The children had fought the same battles their parents did against the same enemies, often alongside their parents’ old allies or with their enemies’ old schoolbooks. A work that set out to critique British ideas of aristocracy and “bad blood” and social stations ended up reinforcing that good people raise good kids and bad people raise bad kids. Most of what makes Harry Potter special, he unwittingly inherited from parents he never met. In the end, the true hero of the story is the grown man who never got over his fourth-grade crush.
In the time-skip epilogue, everyone who liked each other in middle school were now married and taking their kids to that same school, along with all of their old classmates. And all the old schoolyard alliances and rivalries were more or less as they were, despite having everyone having saved the world and/or tried to conquer it in between.

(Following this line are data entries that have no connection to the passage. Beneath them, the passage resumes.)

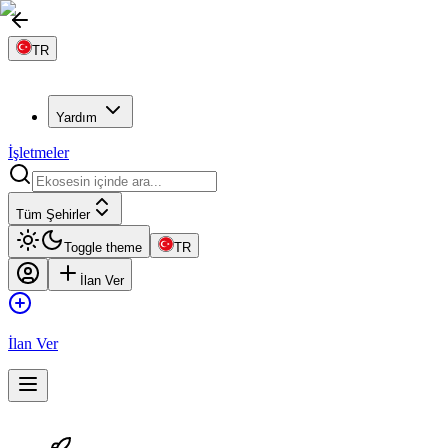
TR
Yardım
İşletmeler
Tüm Şehirler
Toggle theme
TR
İlan Ver
İlan Ver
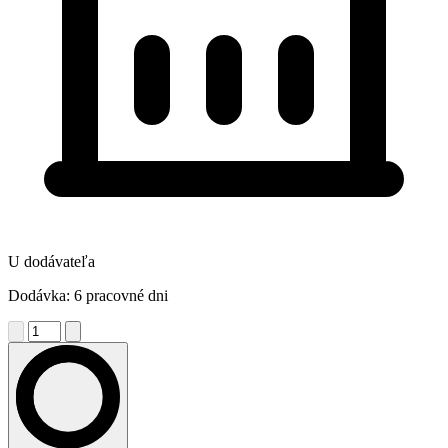
U dodávateľa
Dodávka: 6 pracovné dni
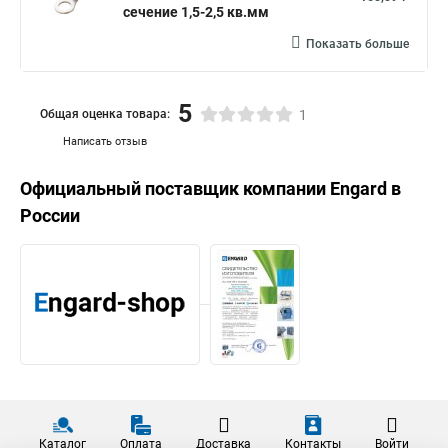
сечение 1,5-2,5 кв.мм
Показать больше
5
Общая оценка товара:
1
Написать отзыв
Официальный поставщик компании
Engard
в
России
Каталог
Оплата
Доставка
Контакты
Войти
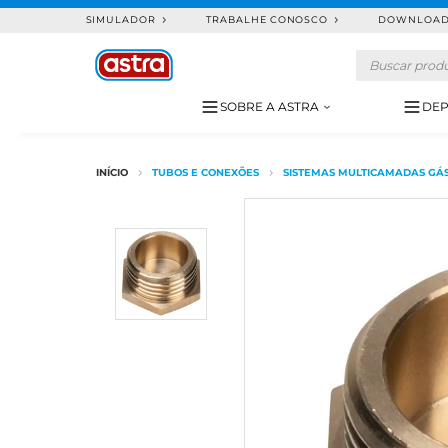
SIMULADOR
TRABALHE CONOSCO
DOWNLOA
SOBRE A ASTRA
DEP
TUBOS E CONEXÕES
SISTEMAS MULTICAMADAS GÁ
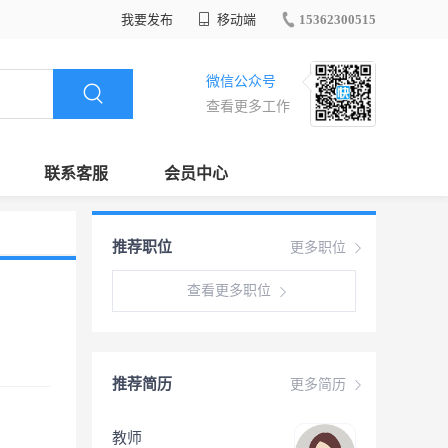
我要发布
移动端
15362300515
微信公众号
查看更多工作
联系客服
会员中心
推荐职位
更多职位
查看更多职位
推荐简历
更多简历
教师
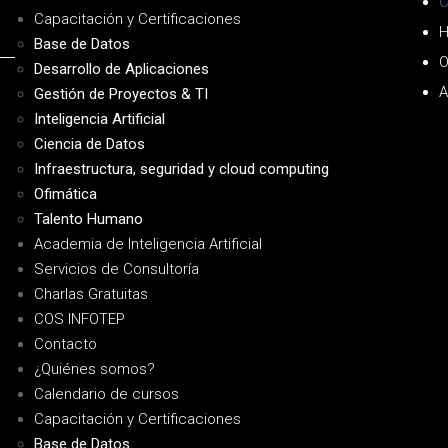
C
Capacitación y Certificaciones
H
Base de Datos
O
Desarrollo de Aplicaciones
A
Gestión de Proyectos & TI
Inteligencia Artificial
Ciencia de Datos
Infraestructura, seguridad y cloud computing
Ofimática
Talento Humano
Academia de Inteligencia Artificial
Servicios de Consultoría
Charlas Gratuitas
COS INFOTEP
Contacto
¿Quiénes somos?
Calendario de cursos
Capacitación y Certificaciones
Base de Datos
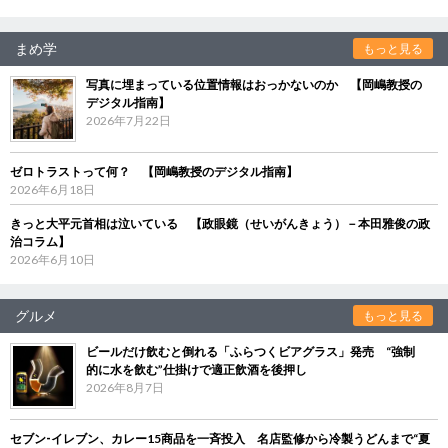
まめ学
もっと見る
写真に埋まっている位置情報はおっかないのか 【岡嶋教授の
デジタル指南】
2026年7月22日
ゼロトラストって何？ 【岡嶋教授のデジタル指南】
2026年6月18日
きっと大平元首相は泣いている 【政眼鏡（せいがんきょう）－本田雅俊の政
治コラム】
2026年6月10日
グルメ
もっと見る
ビールだけ飲むと倒れる「ふらつくビアグラス」発売 “強制
的に水を飲む”仕掛けで適正飲酒を後押し
2026年8月7日
セブン‐イレブン、カレー15商品を一斉投入 名店監修から冷製うどんまで“夏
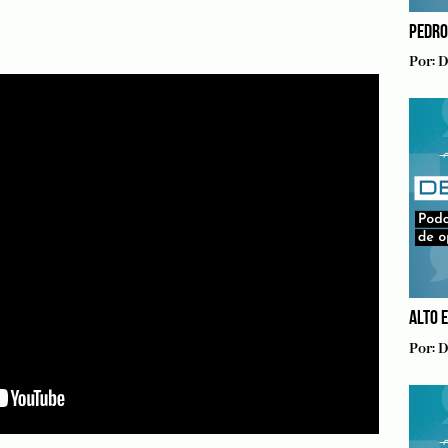
PEDRO
Por:
D
ALTO 
Por:
D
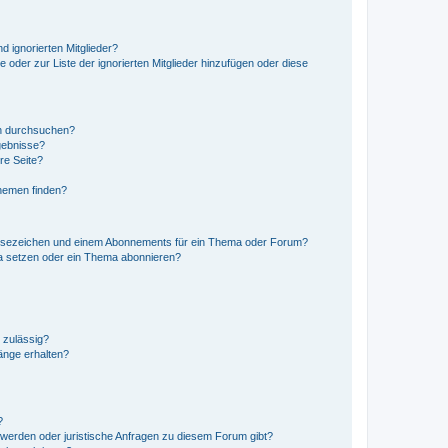
d ignorierten Mitglieder?
e oder zur Liste der ignorierten Mitglieder hinzufügen oder diese
en durchsuchen?
gebnisse?
re Seite?
hemen finden?
esezeichen und einem Abonnements für ein Thema oder Forum?
a setzen oder ein Thema abonnieren?
 zulässig?
hänge erhalten?
?
hwerden oder juristische Anfragen zu diesem Forum gibt?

One can just imagine Arthur Weasley as the Cliff Claven of Magical London, stopping by the local for a quick pint on his way home from his government job and spending all night trying to impress everyone with dubious facts about muggle appliances. The Sam Malone might be Oliver Wood–having used the Galleons he made with his cup of coffee with Puddlesmere United
to buy said pub, he’s now toweling off pint glasses under a picture of himself on the pitch and never letting anyone forget he captained Gryffindor back in his glory days.

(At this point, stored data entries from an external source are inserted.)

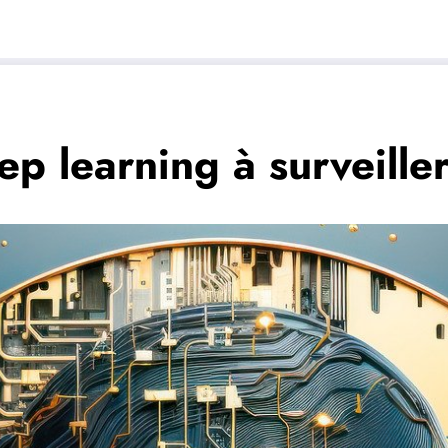
ep learning à surveill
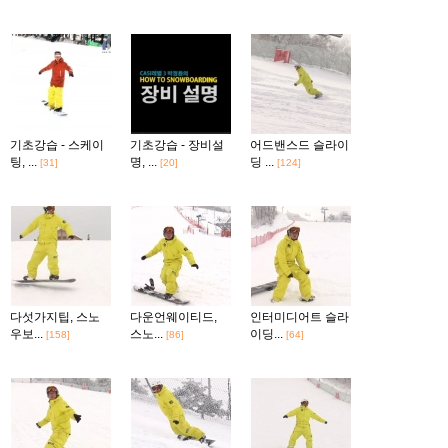
기초강습 - 스케이
기초강습 - 장비설
어드밴스드 슬라이
팅, ...
명, ...
딩 ...
[31]
[20]
[124]
다섯가지팁, 스노
다운언웨이티드,
인터미디어트 슬라
우보...
스노...
이딩...
[158]
[86]
[64]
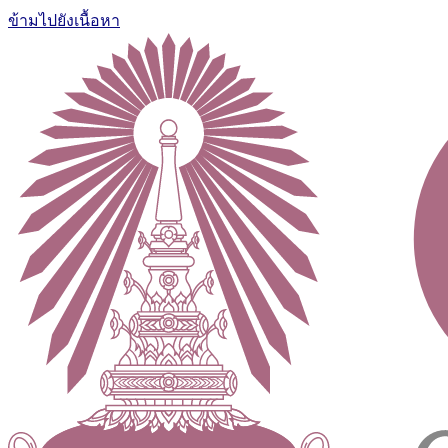
ข้ามไปยังเนื้อหา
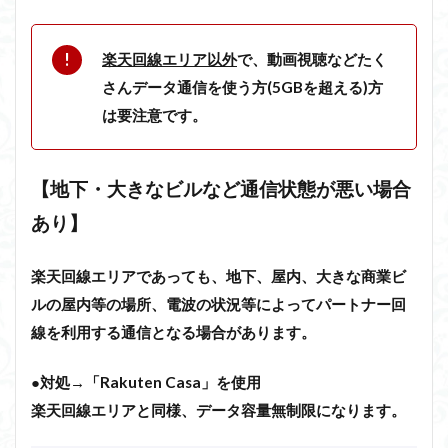
楽天回線エリア以外
で、動画視聴などたく
さんデータ通信を使う方(5GBを超える)方
は要注意です。
【地下・大きなビルなど通信状態が悪い場合
あり】
楽天回線エリアであっても、地下、屋内、大きな商業ビ
ルの屋内等の場所、電波の状況等によってパートナー回
線を利用する通信となる場合があります。
●
対処→「Rakuten Casa」を使用
楽天回線エリアと同様、データ容量無制限になります。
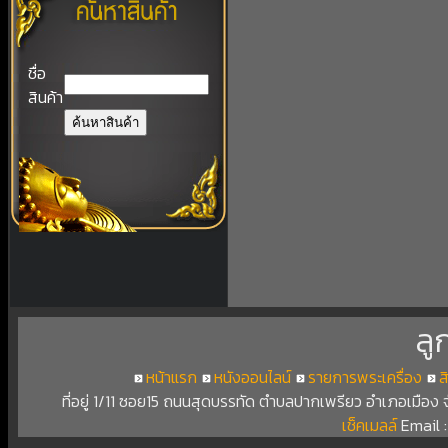
ชื่อ
สินค้า
ลู
หน้าแรก
หนังออนไลน์
รายการพระเครื่อง
ส
ที่อยู่ 1/11 ซอย15 ถนนสุดบรรทัด ตำบลปากเพรียว อำเภอเมือง
เช็คเมลล์
Email 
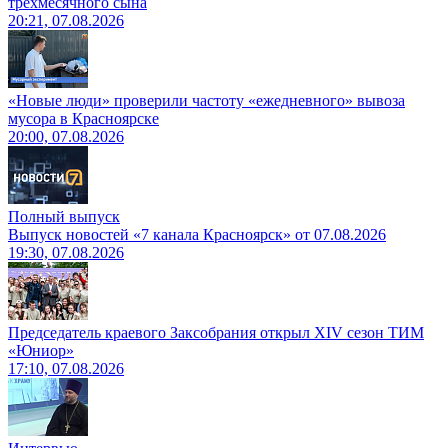
трёхмесячного сына
20:21, 07.08.2026
«Новые люди» проверили частоту «ежедневного» вывоза
мусора в Красноярске
20:00, 07.08.2026
Полный выпуск
Выпуск новостей «7 канала Красноярск» от 07.08.2026
19:30, 07.08.2026
Председатель краевого Заксобрания открыл XIV сезон ТИМ
«Юниор»
17:10, 07.08.2026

Now, for the record: There’s nothing wrong with all this. I married my high-school sweetheart, we live in my childhood home, and our kids attend the same schools we did. By any standard, I live as traditional and provincial a life as one can in 2020s America. But if you’re still reading this, you know I’ve always read widely and dreamt big–and all the stories I cherished most kept their promises, and all of my dreams for myself came true.
I’m living the life I always wanted to lead. My wife and I have never been more in love. My kids are coming into their own as they come out of lockdown, inspiring me every day as their own worlds of possibilities open up before them. I’m a professional writer of both sports articles and fantasy stories. I have a weekly newsletter that hundreds of people subscribe to!
I’m not the most famous guy from my little town. Heck, I’m not even the most famous author
. But I’m reaching for the stars while
putting down roots, coaching sports and volunteering and being part of my community in ways that aren’t just good for me and my family but also feed my Writer Brain.
Meanwhile, though Rowling recently bought her childhood home
, she doesn’t live there. She owns two estates in Scotland, and by all accounts is a security and privacy fanatic. She clearly spends much of her free time on the Internet, scowling at all the under-40 types who were inspired by her stories to lead big, vibrant lives of magic and wonder and empathy and acceptance. She’s still writing, but pretty much just thinly veiled polemics against whoever she’s currently maddest at.
Though she rose above her station in the most British of ways–pluck, luck, and good breeding–it feels like she’s obsessed with high-school glory days she never had (her old English teacher once described her as “not exceptional”
). It’s as though she wished the world were smaller, like her magical London that only has about 42 wizards in it. It’s like she wished she’d never gotten those degrees, never gone on those adventures, just had a couple of amazing school years where it felt like she could
do anything and then chose to get in line with everyone else.
As wonderful as coming of age can be, teaching kids that they’re entering an incredible new dimension of infinite possibilities and they’d better enjoy it, because after a couple years of that is decades of regretting your choices and waiting to die is, just, not it.
Obsessing over youth is something only old people do. Young people keep growing, seeking, learning and connecting–no matter their age.